В ранние студенческие годы, в конце 70-х, я заходил несколько раз в «старое» ЛИТО «Магистраль». В этом словосочетании — «ЛИТО “Магистраль”» — мерцал отблеск оживившейся ненадолго, между Сциллой оттепели и Харибдой застоя, литературной жизни 60-х годов, когда это была в большей степени форма неотлитованного (оксюморон) публичного существования, чем гетто для недопрофессионалов. Там состоялось чуть ли не первое выступление Булата Окуджавы, еще только со стихами. Об этом вспоминает в одном из интервью Евгений Рейн — между ностальгическим экскурсом в жаргон стиляг и эпическим дискурсом о попытке дуэли на топорах в деревенском сарае между Бродским и Бобышевым.

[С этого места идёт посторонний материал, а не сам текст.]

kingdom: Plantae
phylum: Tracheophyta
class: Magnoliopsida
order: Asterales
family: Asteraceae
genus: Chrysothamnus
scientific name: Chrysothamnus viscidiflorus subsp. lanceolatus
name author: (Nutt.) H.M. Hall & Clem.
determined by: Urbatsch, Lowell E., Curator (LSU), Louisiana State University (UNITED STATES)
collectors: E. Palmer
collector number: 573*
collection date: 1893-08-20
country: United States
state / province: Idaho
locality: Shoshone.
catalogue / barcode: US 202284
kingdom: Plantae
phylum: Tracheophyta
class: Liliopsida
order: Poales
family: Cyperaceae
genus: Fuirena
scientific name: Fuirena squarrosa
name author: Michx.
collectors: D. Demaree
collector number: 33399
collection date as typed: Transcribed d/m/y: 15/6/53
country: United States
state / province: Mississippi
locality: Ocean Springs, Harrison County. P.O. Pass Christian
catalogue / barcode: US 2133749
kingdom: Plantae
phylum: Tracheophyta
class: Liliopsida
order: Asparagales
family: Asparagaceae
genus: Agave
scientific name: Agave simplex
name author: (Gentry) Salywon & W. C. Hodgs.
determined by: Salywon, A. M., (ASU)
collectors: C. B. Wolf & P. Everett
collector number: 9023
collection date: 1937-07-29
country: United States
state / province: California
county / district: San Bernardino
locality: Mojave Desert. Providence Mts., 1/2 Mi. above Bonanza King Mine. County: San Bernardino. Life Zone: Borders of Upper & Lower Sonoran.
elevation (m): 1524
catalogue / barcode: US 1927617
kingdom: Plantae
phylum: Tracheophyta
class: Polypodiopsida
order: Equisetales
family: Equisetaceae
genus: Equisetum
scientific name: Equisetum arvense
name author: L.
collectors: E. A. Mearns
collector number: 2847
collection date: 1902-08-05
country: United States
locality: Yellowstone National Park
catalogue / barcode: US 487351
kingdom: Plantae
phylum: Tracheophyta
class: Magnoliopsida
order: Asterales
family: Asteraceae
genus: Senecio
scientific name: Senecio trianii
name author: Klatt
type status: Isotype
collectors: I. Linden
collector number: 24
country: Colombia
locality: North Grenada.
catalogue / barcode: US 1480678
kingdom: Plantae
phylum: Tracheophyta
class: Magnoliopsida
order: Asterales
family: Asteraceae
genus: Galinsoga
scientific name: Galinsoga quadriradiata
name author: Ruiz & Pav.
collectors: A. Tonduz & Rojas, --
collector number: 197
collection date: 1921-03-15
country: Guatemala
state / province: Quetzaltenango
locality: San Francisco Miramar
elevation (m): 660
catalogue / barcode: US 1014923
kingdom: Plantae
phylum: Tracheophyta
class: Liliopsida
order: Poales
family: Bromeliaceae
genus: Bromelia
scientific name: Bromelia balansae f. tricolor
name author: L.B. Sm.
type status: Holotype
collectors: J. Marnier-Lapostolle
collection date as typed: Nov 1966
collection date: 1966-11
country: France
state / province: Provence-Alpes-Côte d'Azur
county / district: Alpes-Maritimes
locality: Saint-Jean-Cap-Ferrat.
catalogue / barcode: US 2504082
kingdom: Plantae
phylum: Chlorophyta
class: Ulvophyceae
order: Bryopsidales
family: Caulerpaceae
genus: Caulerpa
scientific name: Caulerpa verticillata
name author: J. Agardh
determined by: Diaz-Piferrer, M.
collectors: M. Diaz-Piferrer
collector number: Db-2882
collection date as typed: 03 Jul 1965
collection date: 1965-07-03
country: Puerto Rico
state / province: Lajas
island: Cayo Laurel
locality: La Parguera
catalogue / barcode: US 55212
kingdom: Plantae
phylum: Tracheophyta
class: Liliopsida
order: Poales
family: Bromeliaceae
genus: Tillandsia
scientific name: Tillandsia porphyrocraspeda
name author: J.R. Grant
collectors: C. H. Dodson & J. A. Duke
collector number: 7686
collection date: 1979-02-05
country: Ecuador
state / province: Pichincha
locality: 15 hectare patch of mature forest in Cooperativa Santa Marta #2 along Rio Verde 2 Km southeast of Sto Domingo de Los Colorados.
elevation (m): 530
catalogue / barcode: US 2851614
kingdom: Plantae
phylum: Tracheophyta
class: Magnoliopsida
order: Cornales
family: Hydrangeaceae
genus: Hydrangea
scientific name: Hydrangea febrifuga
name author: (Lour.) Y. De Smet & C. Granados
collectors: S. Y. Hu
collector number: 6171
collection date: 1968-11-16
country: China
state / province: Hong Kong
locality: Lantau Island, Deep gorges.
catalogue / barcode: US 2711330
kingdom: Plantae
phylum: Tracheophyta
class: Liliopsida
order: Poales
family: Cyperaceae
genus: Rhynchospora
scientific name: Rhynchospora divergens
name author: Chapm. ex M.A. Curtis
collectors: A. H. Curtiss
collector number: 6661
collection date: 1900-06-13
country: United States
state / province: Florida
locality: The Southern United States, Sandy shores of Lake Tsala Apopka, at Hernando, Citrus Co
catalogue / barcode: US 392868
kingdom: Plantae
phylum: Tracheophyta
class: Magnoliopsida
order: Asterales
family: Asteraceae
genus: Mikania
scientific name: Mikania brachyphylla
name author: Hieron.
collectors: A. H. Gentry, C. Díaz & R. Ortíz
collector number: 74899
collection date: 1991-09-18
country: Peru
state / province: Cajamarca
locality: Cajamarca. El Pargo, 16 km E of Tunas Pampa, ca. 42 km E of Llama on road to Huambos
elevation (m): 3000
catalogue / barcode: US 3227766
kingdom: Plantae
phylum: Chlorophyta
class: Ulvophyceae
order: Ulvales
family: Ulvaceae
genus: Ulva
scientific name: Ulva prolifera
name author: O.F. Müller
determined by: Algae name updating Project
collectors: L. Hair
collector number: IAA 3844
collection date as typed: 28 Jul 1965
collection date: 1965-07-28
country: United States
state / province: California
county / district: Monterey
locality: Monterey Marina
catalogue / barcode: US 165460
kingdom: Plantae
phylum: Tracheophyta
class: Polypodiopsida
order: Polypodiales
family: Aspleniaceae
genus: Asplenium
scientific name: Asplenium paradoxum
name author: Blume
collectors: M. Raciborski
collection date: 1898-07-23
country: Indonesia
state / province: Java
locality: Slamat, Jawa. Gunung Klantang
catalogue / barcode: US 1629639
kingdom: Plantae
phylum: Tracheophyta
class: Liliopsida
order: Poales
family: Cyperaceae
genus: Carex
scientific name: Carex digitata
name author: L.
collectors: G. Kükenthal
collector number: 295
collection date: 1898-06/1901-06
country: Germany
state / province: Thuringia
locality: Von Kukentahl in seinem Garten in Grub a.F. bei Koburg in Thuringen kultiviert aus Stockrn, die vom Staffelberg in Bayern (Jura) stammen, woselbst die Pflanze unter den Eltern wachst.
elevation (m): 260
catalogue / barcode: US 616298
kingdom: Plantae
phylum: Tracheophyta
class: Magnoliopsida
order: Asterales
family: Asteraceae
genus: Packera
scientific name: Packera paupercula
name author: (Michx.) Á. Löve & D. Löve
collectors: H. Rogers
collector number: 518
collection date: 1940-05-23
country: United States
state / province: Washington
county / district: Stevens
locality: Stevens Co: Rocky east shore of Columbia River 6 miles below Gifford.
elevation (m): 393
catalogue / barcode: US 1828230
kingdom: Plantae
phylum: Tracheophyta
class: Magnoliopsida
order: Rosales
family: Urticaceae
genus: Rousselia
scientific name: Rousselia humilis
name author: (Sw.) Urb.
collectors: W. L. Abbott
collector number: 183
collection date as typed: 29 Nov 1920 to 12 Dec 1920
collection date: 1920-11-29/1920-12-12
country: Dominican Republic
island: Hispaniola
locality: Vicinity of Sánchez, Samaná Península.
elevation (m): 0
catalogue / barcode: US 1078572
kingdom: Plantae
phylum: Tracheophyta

«ЛИТО» (глава из книги, «Букник»)В конце 70-х в «Магистрали», при Центральном клубе железнодорожников, локомотивом ведущим был официальный «молодой поэт» Александр Щуплов. Лет тридцати — тридцати пяти, с широким серым лицом, спокойный: дистанцированный, но и без снобизма. Человек расслабленно зарабатывал свои какие-то небольшие деньги, типа сторож в детском саду.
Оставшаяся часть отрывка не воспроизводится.